Quand on met un senior sur un plateau, il arrive avec un vécu, et ce, quelles que soient ses capacités physiques »

Nous avons fonctionné un an ainsi car il nous semblait intéressant de croiser les deux générations. Mais très vite j’ai trouvé que la présence des jeunes n’était pas utile. Ils ont tellement d’offres, de propositions pour danser… Ils étaient pour beaucoup déjà élèves de cours de danse ou de conservatoires. Leur présence n’apportait rien de spécial. En revanche, la présence des seniors créait tout de suite quelque chose de différent. Quand on met un senior sur un plateau, il arrive avec un vécu, et ce, quelles que soient ses capacités physiques. Nous avons donc reconfiguré le groupe qui est désormais exclusivement composé de femmes seniors. Elles sont au nombre de vingt. Nous l’avons appelé, non sans humour, « Lifting ».

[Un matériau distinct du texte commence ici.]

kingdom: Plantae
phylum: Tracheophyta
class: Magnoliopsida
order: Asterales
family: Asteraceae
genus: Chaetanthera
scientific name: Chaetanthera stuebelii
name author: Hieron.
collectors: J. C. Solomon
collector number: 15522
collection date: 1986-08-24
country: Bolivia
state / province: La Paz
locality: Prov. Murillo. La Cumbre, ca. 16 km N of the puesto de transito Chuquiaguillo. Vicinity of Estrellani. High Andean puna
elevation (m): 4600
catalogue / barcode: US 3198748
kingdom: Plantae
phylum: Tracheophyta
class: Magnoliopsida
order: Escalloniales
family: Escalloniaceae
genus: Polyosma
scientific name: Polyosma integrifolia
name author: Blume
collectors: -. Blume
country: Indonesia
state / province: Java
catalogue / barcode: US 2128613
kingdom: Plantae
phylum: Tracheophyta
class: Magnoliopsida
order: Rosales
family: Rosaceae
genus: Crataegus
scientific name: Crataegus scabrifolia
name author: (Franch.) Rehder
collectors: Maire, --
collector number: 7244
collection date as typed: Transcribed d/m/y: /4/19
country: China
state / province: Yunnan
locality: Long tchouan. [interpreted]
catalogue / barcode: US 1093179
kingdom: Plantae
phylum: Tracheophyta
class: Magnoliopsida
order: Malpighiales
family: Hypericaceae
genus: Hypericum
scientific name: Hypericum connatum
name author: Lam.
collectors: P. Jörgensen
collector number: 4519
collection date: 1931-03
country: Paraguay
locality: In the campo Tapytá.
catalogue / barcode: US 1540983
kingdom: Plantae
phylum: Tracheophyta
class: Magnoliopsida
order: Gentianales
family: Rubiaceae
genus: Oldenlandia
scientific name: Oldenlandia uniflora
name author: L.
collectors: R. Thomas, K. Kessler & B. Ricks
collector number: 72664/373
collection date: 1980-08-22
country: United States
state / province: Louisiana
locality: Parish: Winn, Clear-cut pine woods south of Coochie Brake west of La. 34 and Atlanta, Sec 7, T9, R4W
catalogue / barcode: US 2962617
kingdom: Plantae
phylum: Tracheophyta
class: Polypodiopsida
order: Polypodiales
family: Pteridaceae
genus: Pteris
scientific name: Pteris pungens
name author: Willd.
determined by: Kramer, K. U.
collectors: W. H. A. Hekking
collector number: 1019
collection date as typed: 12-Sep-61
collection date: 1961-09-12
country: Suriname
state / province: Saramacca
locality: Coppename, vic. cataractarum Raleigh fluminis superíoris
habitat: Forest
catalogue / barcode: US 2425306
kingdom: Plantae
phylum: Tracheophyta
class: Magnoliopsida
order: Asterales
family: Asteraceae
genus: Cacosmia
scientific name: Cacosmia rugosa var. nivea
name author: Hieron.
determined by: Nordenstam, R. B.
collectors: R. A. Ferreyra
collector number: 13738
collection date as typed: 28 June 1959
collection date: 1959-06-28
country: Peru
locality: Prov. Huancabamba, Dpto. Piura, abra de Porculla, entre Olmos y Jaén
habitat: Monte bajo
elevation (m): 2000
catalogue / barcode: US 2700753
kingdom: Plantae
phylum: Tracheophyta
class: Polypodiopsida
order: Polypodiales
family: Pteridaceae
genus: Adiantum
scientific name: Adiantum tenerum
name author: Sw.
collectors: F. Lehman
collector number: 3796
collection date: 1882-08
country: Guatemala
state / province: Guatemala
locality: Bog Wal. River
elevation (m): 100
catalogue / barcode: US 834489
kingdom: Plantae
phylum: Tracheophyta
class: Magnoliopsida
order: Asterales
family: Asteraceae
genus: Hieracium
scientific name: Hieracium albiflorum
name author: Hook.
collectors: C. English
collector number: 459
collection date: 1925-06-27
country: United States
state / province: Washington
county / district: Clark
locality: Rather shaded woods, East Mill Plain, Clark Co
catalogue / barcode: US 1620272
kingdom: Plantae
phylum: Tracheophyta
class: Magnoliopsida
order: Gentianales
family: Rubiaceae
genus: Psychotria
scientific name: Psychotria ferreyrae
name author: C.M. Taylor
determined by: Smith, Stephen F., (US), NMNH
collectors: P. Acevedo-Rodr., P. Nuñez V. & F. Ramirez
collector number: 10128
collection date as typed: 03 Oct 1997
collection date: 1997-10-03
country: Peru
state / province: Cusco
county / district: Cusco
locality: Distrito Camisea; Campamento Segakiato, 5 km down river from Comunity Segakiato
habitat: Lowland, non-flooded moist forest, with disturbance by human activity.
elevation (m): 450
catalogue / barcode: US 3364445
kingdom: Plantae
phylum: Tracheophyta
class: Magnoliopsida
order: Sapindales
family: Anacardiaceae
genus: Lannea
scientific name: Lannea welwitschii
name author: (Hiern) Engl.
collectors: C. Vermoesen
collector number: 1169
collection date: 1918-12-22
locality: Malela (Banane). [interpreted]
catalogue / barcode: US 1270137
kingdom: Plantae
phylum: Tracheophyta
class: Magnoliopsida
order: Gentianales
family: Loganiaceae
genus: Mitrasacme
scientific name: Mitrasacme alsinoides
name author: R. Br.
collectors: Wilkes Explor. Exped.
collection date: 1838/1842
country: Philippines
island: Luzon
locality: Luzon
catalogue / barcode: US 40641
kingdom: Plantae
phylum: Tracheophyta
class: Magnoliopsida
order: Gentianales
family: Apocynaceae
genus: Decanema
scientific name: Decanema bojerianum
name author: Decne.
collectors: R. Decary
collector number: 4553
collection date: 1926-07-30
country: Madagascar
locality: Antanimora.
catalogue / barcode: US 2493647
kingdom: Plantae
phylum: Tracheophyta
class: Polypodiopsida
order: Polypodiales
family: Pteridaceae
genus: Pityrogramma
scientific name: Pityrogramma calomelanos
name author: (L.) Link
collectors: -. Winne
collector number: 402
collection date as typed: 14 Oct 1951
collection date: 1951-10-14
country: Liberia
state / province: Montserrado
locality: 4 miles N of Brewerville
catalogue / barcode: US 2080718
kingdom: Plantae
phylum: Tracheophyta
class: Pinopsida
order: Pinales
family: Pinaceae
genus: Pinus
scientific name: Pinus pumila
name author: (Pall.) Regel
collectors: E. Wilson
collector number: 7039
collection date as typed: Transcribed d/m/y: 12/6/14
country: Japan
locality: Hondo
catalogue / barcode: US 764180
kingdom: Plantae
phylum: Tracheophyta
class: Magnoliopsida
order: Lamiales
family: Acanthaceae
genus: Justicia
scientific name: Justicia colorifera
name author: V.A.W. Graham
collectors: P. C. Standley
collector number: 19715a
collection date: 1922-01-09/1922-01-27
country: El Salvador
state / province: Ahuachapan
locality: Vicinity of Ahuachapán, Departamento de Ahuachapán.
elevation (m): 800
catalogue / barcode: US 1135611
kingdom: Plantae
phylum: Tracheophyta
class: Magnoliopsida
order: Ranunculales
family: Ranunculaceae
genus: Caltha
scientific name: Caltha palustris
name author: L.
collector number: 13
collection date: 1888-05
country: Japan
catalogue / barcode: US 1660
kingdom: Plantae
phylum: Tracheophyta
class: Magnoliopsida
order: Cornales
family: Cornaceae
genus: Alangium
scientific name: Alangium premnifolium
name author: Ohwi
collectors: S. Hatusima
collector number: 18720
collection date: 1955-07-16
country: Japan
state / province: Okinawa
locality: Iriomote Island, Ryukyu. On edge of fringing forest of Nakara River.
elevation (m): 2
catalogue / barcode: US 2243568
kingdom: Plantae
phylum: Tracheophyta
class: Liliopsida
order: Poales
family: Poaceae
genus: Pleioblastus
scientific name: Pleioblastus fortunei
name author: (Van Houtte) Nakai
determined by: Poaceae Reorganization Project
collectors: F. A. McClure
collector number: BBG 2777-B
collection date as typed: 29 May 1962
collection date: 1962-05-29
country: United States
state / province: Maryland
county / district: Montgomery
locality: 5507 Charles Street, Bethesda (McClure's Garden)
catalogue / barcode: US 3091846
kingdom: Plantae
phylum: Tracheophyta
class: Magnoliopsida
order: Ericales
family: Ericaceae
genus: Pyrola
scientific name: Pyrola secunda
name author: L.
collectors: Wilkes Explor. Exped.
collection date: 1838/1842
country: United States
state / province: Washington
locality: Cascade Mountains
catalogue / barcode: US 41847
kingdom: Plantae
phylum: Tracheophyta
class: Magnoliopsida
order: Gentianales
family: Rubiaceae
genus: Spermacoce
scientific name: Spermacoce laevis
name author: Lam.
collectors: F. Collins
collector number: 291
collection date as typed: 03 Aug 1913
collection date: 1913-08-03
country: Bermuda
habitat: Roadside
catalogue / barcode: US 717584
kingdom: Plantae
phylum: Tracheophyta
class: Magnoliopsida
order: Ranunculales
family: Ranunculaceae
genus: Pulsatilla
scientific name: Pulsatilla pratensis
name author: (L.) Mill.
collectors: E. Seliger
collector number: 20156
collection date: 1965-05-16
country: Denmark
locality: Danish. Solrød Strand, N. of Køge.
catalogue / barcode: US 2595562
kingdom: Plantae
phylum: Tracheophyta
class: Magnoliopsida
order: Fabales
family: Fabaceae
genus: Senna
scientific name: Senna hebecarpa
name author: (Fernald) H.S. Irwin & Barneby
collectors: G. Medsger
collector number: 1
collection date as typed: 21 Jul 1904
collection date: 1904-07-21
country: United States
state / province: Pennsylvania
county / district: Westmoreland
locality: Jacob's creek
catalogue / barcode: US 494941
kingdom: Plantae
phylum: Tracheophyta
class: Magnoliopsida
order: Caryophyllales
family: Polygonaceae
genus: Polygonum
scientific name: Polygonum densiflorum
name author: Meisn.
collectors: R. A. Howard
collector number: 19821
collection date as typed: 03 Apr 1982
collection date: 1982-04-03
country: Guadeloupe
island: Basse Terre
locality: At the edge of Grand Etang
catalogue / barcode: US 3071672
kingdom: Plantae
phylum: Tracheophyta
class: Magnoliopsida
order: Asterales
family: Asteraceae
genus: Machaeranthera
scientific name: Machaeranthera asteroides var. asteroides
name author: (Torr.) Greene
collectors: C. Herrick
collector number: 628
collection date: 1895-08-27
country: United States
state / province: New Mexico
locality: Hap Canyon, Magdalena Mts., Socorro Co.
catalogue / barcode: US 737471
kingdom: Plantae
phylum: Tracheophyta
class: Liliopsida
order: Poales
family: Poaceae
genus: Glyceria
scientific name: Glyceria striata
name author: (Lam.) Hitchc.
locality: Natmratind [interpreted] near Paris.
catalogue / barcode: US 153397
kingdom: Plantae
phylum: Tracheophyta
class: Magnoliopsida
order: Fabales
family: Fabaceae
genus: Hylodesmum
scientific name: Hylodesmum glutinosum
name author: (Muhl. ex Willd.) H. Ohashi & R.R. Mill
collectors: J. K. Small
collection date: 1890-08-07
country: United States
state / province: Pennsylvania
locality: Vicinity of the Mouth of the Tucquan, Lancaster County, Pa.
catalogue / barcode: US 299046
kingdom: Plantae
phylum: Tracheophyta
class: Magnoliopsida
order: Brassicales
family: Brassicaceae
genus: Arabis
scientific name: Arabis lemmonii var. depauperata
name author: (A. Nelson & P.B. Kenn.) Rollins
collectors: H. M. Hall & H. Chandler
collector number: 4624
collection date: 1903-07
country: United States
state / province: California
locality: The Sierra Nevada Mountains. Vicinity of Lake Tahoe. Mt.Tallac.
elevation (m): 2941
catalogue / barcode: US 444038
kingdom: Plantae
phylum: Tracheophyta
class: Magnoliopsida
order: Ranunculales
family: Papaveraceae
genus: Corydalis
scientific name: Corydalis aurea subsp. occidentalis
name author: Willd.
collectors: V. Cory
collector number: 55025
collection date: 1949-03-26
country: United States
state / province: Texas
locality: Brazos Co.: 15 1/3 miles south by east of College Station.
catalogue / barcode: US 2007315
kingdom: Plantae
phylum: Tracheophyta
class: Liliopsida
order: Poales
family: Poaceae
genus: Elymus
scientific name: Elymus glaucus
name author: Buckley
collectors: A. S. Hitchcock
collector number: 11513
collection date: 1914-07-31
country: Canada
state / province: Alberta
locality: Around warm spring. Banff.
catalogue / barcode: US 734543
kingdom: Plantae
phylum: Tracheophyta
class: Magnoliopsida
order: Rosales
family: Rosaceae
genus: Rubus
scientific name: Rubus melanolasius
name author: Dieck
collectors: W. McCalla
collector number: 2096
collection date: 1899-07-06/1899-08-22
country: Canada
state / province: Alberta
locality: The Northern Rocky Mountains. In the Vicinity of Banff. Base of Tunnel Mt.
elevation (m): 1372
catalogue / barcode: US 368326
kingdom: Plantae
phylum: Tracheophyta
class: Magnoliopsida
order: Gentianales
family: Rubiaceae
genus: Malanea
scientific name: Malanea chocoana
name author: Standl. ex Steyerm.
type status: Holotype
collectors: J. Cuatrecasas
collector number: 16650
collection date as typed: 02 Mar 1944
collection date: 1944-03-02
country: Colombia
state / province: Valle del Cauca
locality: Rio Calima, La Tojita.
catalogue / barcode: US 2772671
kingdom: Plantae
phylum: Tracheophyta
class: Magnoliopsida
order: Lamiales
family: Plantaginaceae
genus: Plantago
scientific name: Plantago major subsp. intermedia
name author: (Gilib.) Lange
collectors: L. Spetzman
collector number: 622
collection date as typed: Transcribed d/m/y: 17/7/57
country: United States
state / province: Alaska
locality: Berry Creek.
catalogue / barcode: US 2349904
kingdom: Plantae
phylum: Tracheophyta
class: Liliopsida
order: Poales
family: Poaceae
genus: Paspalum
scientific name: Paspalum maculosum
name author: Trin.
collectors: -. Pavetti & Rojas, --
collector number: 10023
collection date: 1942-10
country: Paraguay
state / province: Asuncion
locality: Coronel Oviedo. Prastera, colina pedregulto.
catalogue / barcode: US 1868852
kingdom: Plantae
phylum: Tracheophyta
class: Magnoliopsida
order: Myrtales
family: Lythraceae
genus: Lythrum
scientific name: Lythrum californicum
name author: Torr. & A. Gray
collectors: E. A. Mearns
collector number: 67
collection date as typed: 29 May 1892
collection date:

Comment fonctionne ce groupe ? 

Le groupe est dirigé par le chorégraphe Thierry Lafont (Axotolt Cie) qui s’est toujours beaucoup intéressé à la question du corps du danseur et de son vieillissement. Il anime un atelier hebdomadaire pour les membres du groupe et des chorégraphes variés viennent les faire travailler sur des œuvres, avec une exigence professionnelle. Nous avons abandonné la transmission d’extraits de pièces existantes pour nous consacrer à des créations. C’est plus intéressant car cela permet bien davantage de tenir compte des corps et de leurs capacités. Les chorégraphes créent pour et avec ce groupe.

Ainsi, Anne Martin, qui a travaillé avec Pina Bausch et est professeur au CNSMD Conservatoire National Supérieur Musique et Danse de Lyon depuis 2003, a créé une pièce, tout comme Yan Raballand. Le groupe Lifting travaille sur plusieurs pièces en même temps et y revient régulièrement. Une création avec le collectif ÈS, héritier de Jérôme Bel, est en préparation. Il y a à la fois des temps d’expérimentation et de construction du spectacle. Cette alternance permet au groupe de comprendre les démarches et les processus de création et d’en voir de différentes sortes. 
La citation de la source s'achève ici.